## AIM:
Return every entry exactly as written.

## DATA IN THIS EXERCISE:
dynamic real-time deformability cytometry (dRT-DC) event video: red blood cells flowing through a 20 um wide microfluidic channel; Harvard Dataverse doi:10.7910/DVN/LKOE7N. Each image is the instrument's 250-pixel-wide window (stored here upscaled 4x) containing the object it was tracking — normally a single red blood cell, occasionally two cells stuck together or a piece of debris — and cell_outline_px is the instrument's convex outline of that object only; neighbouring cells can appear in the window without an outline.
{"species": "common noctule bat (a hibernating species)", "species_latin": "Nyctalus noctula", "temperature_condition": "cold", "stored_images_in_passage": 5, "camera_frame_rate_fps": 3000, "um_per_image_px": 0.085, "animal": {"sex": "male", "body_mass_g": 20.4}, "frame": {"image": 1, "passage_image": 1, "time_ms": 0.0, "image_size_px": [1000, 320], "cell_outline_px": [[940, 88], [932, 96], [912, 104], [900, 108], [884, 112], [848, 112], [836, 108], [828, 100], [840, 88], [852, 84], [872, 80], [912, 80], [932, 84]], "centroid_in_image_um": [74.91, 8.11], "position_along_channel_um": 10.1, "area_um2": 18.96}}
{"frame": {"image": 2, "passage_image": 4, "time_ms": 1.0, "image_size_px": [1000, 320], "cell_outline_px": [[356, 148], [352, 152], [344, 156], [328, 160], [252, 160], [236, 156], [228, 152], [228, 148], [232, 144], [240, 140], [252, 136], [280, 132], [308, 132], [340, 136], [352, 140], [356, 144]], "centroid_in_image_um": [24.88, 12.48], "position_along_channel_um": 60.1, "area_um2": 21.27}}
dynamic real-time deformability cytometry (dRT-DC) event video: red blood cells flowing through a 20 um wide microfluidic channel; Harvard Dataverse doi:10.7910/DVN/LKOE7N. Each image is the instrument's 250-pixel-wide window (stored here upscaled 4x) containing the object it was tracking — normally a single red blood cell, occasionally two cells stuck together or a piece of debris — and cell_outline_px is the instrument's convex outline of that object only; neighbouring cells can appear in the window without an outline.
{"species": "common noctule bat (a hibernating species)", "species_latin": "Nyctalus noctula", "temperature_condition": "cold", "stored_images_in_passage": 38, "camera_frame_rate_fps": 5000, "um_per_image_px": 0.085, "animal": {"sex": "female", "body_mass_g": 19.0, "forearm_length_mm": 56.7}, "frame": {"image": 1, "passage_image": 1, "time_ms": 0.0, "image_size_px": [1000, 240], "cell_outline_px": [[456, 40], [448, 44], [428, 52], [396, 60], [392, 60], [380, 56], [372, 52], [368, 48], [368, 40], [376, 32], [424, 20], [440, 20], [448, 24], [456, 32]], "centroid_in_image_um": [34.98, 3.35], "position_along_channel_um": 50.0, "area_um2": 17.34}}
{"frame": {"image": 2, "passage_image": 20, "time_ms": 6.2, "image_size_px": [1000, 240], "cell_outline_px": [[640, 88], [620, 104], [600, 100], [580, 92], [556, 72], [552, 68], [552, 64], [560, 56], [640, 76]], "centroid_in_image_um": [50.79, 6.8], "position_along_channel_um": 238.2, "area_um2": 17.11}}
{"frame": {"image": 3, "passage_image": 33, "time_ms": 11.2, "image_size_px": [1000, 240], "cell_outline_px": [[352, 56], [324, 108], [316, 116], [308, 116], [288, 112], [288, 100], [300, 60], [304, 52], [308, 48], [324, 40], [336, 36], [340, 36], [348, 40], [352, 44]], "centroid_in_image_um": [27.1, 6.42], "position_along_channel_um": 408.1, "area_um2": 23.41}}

## OUTPUT FOR THIS EXERCISE:
dynamic real-time deformability cytometry (dRT-DC) event video: red blood cells flowing through a 20 um wide microfluidic channel; Harvard Dataverse doi:10.7910/DVN/LKOE7N. Each image is the instrument's 250-pixel-wide window (stored here upscaled 4x) containing the object it was tracking — normally a single red blood cell, occasionally two cells stuck together or a piece of debris — and cell_outline_px is the instrument's convex outline of that object only; neighbouring cells can appear in the window without an outline.
{"species": "common noctule bat (a hibernating species)", "species_latin": "Nyctalus noctula", "temperature_condition": "cold", "stored_images_in_passage": 5, "camera_frame_rate_fps": 3000, "um_per_image_px": 0.085, "animal": {"sex": "male", "body_mass_g": 20.4}, "frame": {"image": 1, "passage_image": 1, "time_ms": 0.0, "image_size_px": [1000, 320], "cell_outline_px": [[940, 88], [932, 96], [912, 104], [900, 108], [884, 112], [848, 112], [836, 108], [828, 100], [840, 88], [852, 84], [872, 80], [912, 80], [932, 84]], "centroid_in_image_um": [74.91, 8.11], "position_along_channel_um": 10.1, "area_um2": 18.96}}
{"frame": {"image": 2, "passage_image": 4, "time_ms": 1.0, "image_size_px": [1000, 320], "cell_outline_px": [[356, 148], [352, 152], [344, 156], [328, 160], [252, 160], [236, 156], [228, 152], [228, 148], [232, 144], [240, 140], [252, 136], [280, 132], [308, 132], [340, 136], [352, 140], [356, 144]], "centroid_in_image_um": [24.88, 12.48], "position_along_channel_um": 60.1, "area_um2": 21.27}}
dynamic real-time deformability cytometry (dRT-DC) event video: red blood cells flowing through a 20 um wide microfluidic channel; Harvard Dataverse doi:10.7910/DVN/LKOE7N. Each image is the instrument's 250-pixel-wide window (stored here upscaled 4x) containing the object it was tracking — normally a single red blood cell, occasionally two cells stuck together or a piece of debris — and cell_outline_px is the instrument's convex outline of that object only; neighbouring cells can appear in the window without an outline.
{"species": "common noctule bat (a hibernating species)", "species_latin": "Nyctalus noctula", "temperature_condition": "cold", "stored_images_in_passage": 38, "camera_frame_rate_fps": 5000, "um_per_image_px": 0.085, "animal": {"sex": "female", "body_mass_g": 19.0, "forearm_length_mm": 56.7}, "frame": {"image": 1, "passage_image": 1, "time_ms": 0.0, "image_size_px": [1000, 240], "cell_outline_px": [[456, 40], [448, 44], [428, 52], [396, 60], [392, 60], [380, 56], [372, 52], [368, 48], [368, 40], [376, 32], [424, 20], [440, 20], [448, 24], [456, 32]], "centroid_in_image_um": [34.98, 3.35], "position_along_channel_um": 50.0, "area_um2": 17.34}}
{"frame": {"image": 2, "passage_image": 20, "time_ms": 6.2, "image_size_px": [1000, 240], "cell_outline_px": [[640, 88], [620, 104], [600, 100], [580, 92], [556, 72], [552, 68], [552, 64], [560, 56], [640, 76]], "centroid_in_image_um": [50.79, 6.8], "position_along_channel_um": 238.2, "area_um2": 17.11}}
{"frame": {"image": 3, "passage_image": 33, "time_ms": 11.2, "image_size_px": [1000, 240], "cell_outline_px": [[352, 56], [324, 108], [316, 116], [308, 116], [288, 112], [288, 100], [300, 60], [304, 52], [308, 48], [324, 40], [336, 36], [340, 36], [348, 40], [352, 44]], "centroid_in_image_um": [27.1, 6.42], "position_along_channel_um": 408.1, "area_um2": 23.41}}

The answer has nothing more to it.